Is Artificial Intelligence Ethical or Pragmatic? Thought-provoking debates

As artificial intelligence becomes a decision-maker, companies are compelled to provide clear answers not only to the question of “what should be done?” but also to “how should it be done?” If an AI replacing a customer representative makes a statement that is unethical but boosts sales, who bears the responsibility? Or what if an algorithm evaluating credit applications ends up reproducing societal inequalities? These examples place the business world at the heart of not only technological but also ethical decisions. At CBOT, having witnessed the AI transformation of hundreds of major institutions, we have clearly seen this: ethical and pragmatic approaches are not alternatives to each other, but two complementary necessities. In the rest of this article, we explain how this dilemma can be resolved, what kind of choices are made in which areas, and how CBOT has acted as a guide throughout the process.

The Tension Points of Ethics and Pragmatism

Every AI solution contains a system of preferences in the background. These preferences range from learning processes from data to user experience and business outcomes. But the core question here is: Which priority should take precedence over the other?

For instance, an AI used in a bank’s customer service may develop different communication strategies based on the customer profile. This personalization increases customer satisfaction. However, if this personalization pushes the boundaries of user data too far, where does the ethical line begin?

At CBOT, we always adopt the same approach in such scenarios: principle first, impact second. Because without principle, impact is short-lived. And this issue of principle is not limited to law alone. Corporate values, connection with society, and brand reputation are also natural components of this process.

A Confrontation of Decision Mechanisms: Ethical Code or KPI?

Today’s managers are not only governed by performance indicators but also by algorithmic behaviors. However, when algorithms are optimized for KPI targets, they may produce unwanted biases, exclusionary behaviors, and even discrimination.

For example, when an HR software recommends new hires based on past recruitment data, it may replicate gender or ethnic biases present in that data. In such a case, AI’s “accurate prediction” could result in outcomes that violate the principle of equality.

At CBOT, when designing such systems, we incorporate not only technical accuracy but also social responsibility criteria. For instance, when developing decision-support systems, we limit the system’s suggestions within a “field of observation” and leave the final decision to humans. This way, the machine’s suggestion is combined with human judgment.

Integrating “Ethics” into the Project File

An AI project may appear to be a technical endeavor, but it is, in fact, a strategic decision from start to finish. Just like budget or timeline planning, ethical principles should also be defined at the outset of the project.

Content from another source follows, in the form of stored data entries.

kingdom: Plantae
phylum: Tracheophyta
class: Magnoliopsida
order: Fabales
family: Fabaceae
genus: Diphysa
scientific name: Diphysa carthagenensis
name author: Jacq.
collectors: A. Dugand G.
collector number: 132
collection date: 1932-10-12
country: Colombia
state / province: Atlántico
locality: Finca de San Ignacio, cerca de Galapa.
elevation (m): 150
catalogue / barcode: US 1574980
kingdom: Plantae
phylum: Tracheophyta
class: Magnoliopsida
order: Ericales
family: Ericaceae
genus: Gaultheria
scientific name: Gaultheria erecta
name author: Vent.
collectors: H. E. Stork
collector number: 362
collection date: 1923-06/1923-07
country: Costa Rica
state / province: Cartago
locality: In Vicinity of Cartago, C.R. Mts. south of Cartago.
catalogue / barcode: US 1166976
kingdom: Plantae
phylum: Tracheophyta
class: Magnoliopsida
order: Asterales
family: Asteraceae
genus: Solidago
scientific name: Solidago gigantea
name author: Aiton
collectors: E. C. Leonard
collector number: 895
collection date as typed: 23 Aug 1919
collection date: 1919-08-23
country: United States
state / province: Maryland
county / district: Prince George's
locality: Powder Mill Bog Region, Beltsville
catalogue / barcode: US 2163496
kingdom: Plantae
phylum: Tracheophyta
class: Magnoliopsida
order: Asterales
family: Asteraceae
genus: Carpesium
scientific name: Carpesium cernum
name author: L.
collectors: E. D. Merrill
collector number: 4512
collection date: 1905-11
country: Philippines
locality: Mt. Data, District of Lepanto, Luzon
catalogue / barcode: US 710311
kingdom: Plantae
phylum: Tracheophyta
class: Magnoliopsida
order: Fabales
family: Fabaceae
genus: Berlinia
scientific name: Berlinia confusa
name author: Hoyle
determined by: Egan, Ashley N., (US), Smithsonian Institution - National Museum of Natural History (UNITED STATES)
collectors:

At CBOT, we make a point of understanding a company’s ethical policies and developing solutions in alignment with them at the start of a project. We see this not merely as a tool for “compliance” but as a cornerstone for long-term trust.

Because without trust, the adoption of AI remains limited. And today, the greatest success of AI systems lies not in how accurately they work, but in how much trust they inspire.

What Should Companies Do as Regulations Catch Up?

The European Union’s AI Act and similar regulations are now making ethical sensitivity a legal obligation for companies. However, these regulations often lag behind the speed of companies. That’s why being proactive is essential.

At CBOT, we recommend “ethical radar” systems to organizations during this process. These systems continuously monitor the decision-making processes of AI and report potential deviations to managers. This way, ethical mistakes can be identified before they become crises.

This approach is especially crucial in the finance and public sectors. Because in these sectors, a single mistake can affect not just one customer, but an entire society.

In an era where AI is becoming central to corporate decision-making, the ethics-pragmatism dilemma has become one of the most critical strategic areas to manage. This dilemma is neither merely a risk area nor a luxury. On the contrary, it is the cornerstone of competitive advantage and sustainable success. At CBOT, we believe that AI systems operate not only with data but also with values. In other words, the path to success passes not only through the right models but also through the right principles. And this leads us to a clear conclusion: The question of “Ethical or pragmatic?” is outdated. The real question today is: How do we make the ethical choice pragmatic?